======== Text shown

The dollars you spend at The Salvation Army’s thrift stores and rehab center may help someone kick a drug or alcohol habit.
“That is why we do the thrift,” said Major Michael Morton, who recently took over as administrator of The Salvation Army’s Adult Rehabilitation Center in Richmond.
“The center that this store is supporting has approximately 100 beds. The thrift stores provide the operations income for this program,” Morton said, speaking at a new Salvation Army thrift store scheduled to open in early August on West Broad Street in Henrico County.
Morton and his wife, Salvation Army Major Nettie Morton, transferred to Richmond from a Salvation Army in Weirton, W.Va., five weeks ago, replacing the previous administrator who retired. Morton has managed Salvation Army thrift stores for 22 years, but overseeing the rehabilitation center is something new for him.
The residential rehabilitation center at 2601 Hermitage Road enrolls men recovering from substance abuse into a six-month work-therapy program. Many come as referrals from prison and are mandated to be in a recovery program as a condition of release.
Revenue from the Salvation Army’s three thrift stores fund the approximately $2.4 million budget to operate the rehabilitation center and thrift stores. All the merchandise in the stores is donated.
The West Broad Street store replaces the thrift store on Mechanicsville Turnpike that closed earlier this year. The organization’s other stores are at 11000 Midlothian Turnpike and on Hermitage Road adjacent to the rehabilitation center.
The new thrift store is in a building that once housed a Pier 1 Imports store and a kitchen design store. That Salvation Army store will initially occupy about 11,000 square feet of space and will expand to an adjacent 4,000 square feet of space in coming months. James Ashby of Cushman & Wakefield | Thalhimer represented the landlord in the lease negotiations.
The Midlothian Turnpike thrift store is about 15,000 square feet, the Hermitage Road store about 9,000 square feet.
Morton said the Broad Street location puts them in a busy retail area, with Goodwill and other thrift stores nearby.
“You can say Goodwill is our competition, but the reality is thrift store shoppers are not loyal. Positioning us near Goodwill is a good move because shoppers will go to both stores,” Morton said.
Just weeks in, Morton has begun making changes in the rehab program and the warehouse that supplies the thrift stores.
“We were being a little too restrictive in our admission policies,” with less than half the center’s beds filled, he said.
“In four weeks, we’ve added 25 folks. Mostly we started allowing walk-ins. We weren’t allowing walk-ins before. The fact is there are folks out there who haven’t broken the law, who haven’t gone to prison, that would like some help. We have the help,” Morton said.
The three thrift stores and the rehabilitation center have about 30 paid employees, Morton said. That number doesn’t include the program participants who work in the warehouse and center.
“We have folks who have all kinds of skill sets because there are all kinds of folks who have problems with drugs or alcohol, or who had problems,” Morton said.

================

Activity
In the article on The Salvation Army's Richmond thrift stores, how long is the work-therapy program at the residential rehabilitation center?

======== Material shown

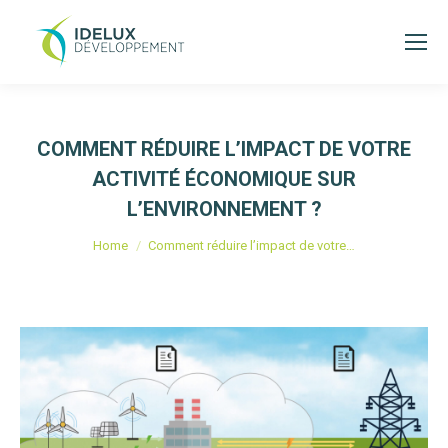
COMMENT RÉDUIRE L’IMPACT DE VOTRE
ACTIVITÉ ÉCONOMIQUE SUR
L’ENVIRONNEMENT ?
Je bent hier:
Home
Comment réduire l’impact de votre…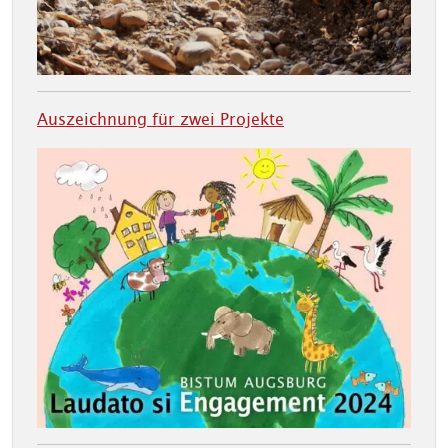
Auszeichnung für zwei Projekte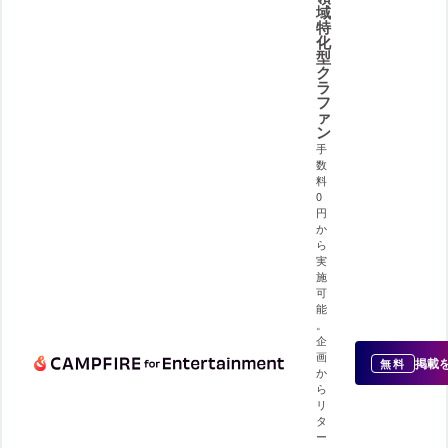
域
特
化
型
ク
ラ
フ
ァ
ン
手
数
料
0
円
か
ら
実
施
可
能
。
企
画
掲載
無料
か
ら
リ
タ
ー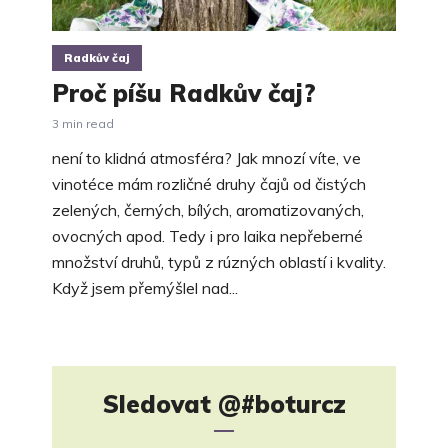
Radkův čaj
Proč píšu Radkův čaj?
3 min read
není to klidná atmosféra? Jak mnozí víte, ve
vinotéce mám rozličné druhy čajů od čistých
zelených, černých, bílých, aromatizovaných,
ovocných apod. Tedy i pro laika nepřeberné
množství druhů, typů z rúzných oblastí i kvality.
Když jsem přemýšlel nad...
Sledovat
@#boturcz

================
======== Material shown

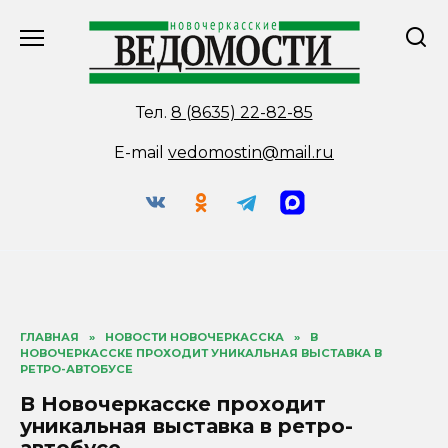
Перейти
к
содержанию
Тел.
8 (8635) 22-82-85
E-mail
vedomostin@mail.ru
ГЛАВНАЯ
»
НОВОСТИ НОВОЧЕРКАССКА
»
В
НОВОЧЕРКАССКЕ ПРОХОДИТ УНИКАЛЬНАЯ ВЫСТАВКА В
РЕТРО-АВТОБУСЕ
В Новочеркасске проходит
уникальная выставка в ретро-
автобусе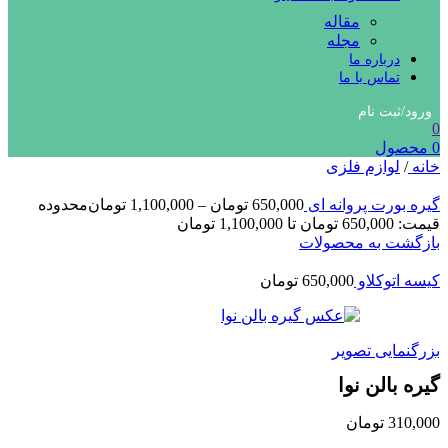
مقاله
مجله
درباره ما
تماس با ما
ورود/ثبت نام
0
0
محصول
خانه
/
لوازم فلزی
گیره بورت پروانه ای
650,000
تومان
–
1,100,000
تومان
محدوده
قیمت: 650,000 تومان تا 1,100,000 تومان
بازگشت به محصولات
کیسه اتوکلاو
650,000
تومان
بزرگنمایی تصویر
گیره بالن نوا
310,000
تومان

================

Expected answer
Six months.